DERAIN, BALTHUS, GIACOMETTI. Une amitié artistique. L’entrée dans les collections du Musée d’Art moderne de la Ville de Paris de la Grande Bacchanale noire (1935-1945) de Derain (1880-1954) est l’occasion de rendre hommage à ce « second Derain », celui des années 1920-1930 et surtout des toutes dernières années, incompris du grand public, qui préfère ses années fauves à ses toiles tout imprégnées du passé. Et pourtant « c’est en entrouvrant la porte du passé que Derain fait remonter vers le XXe siècle toute l’énergie de la peinture des temps lointains. » Giacometti (1901-1966) et Balthus (1908-2001) le comprennent très vite. Ces trois artistes vivent une amitié exceptionnelle faite d’admiration et d’estime réciproques. C’est ainsi que Balthus organisera en 1970, à la Villa Médicis, une rétrospective de Giacometti et en 1976 une autre sur Derain.
Les quelque 350 œuvres (peintures, sculptures, œuvres sur papier et photographies) provenant des plus grandes institutions d’Europe, d’Amérique et du Japon montrent, tout au long d’un parcours en huit sections, les ressemblances et les interactions entre ces trois artistes. C’est particulièrement évident dans des sections comme « Le regard culturel », où l’on voit l’influence du passé sur leurs œuvres ou « Vies silencieuses » et leur manière d’intensifier la présence physique des paysages ou des figures.
Leur amitié se manifeste aussi par leurs amis et mécènes communs. Ils se peignent les uns les autres et tandis que Pierre Colle est peint par Balthus, son épouse Carmen l’est par Derain. Les sujets eux-mêmes sont emplis de similitudes troublantes. Outre ceux de la section « Le modèle », ceux de la section « Le rêve - visions de l’inconnu » sont particulièrement similaires. On y retrouve le thème classique de la femme couchée et celui du songe, parfois réunis, comme dans la Femme couchée qui rêve (1929) de Giacometti, le Nu allongé au divan vert (vers 1934-1939) de Derain ou le Nu couché (1983-1986) de Balthus.

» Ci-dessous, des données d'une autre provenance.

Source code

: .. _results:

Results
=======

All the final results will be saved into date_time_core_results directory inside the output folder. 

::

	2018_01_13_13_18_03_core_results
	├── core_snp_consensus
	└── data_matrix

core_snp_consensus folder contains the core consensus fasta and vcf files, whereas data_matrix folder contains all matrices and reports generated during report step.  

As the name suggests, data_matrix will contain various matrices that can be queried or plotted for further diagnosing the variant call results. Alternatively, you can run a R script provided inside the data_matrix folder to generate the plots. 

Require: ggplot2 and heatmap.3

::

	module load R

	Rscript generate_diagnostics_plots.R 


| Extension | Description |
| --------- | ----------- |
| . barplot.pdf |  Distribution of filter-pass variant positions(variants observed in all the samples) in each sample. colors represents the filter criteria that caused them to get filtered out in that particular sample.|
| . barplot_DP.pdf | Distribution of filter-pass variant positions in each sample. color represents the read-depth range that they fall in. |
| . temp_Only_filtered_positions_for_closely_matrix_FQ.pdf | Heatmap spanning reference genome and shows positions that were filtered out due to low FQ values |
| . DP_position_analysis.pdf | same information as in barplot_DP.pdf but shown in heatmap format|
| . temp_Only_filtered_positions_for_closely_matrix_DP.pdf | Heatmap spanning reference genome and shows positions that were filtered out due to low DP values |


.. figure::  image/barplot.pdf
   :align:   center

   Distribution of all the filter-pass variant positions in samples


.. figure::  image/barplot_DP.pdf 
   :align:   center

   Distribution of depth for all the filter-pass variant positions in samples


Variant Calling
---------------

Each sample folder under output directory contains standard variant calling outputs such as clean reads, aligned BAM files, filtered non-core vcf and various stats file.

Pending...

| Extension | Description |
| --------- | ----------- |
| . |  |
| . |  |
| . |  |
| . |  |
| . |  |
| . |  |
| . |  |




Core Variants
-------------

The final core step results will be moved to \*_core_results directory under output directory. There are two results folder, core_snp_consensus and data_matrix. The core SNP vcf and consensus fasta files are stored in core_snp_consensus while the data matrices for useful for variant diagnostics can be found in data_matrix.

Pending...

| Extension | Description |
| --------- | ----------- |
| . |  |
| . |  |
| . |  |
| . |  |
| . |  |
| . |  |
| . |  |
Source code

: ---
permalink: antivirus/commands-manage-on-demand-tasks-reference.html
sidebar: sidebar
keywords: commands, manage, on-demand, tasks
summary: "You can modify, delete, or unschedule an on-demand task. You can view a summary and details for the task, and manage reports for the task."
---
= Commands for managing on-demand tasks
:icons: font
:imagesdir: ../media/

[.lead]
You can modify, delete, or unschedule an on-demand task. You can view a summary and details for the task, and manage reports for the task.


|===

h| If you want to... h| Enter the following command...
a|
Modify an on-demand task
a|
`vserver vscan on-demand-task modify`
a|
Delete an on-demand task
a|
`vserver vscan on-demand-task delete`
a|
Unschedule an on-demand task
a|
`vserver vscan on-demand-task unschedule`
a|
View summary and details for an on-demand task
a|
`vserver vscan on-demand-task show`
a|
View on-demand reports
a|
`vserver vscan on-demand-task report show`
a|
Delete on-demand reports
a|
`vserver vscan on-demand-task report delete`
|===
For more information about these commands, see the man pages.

Au milieu du parcours, la section « Entracte », avec ses deux composantes, « Intermezzo 1 » et « Intermezzo 2 » nous montre le travail considérable de ces trois artistes pour le théâtre et la littérature. Balthus dessine des illustrations pour Les Hauts de Hurlevent (1932-1935). Plus tard, il fait les décors et les costumes pour Les Censi (1935) puis pour L’État de siège d’Albert Camus (1948). Derain réalise les costumes, les décors et parfois le livret de La Concurrence (1932), Fastes et Les Songes (1933), Salade (1935). Plus tard, avec la création du Festival d’art lyrique d’Aix-en-Provence, Balthus est choisi pour réaliser les décors de Cosi fan tutte (1950) et Derain ceux de L’Enlèvement au sérail (1951) et du Barbier de Séville (1953). En 1961, Jean-Louis Barrault demande à Giacometti de réaliser le décor minimaliste de En attendant Godot. Une œuvre de l’artiste contemporain Gerard Byrne, Construction V d’après Giacometti (2006) s’inspire de ce décor minimaliste répondant aux indications scéniques laconiques de Beckett « Route de campagne avec arbre. Soir » !
Une exposition très intéressante permettant de mieux connaître Derain et Balthus, dont les dernières rétrospectives, en France, remontent à 1994 et 1983. R.P. Musée d’Art moderne de la Ville de Paris 16e. Jusqu’au 29 octobre 2017. Lien : www.mam.paris.fr.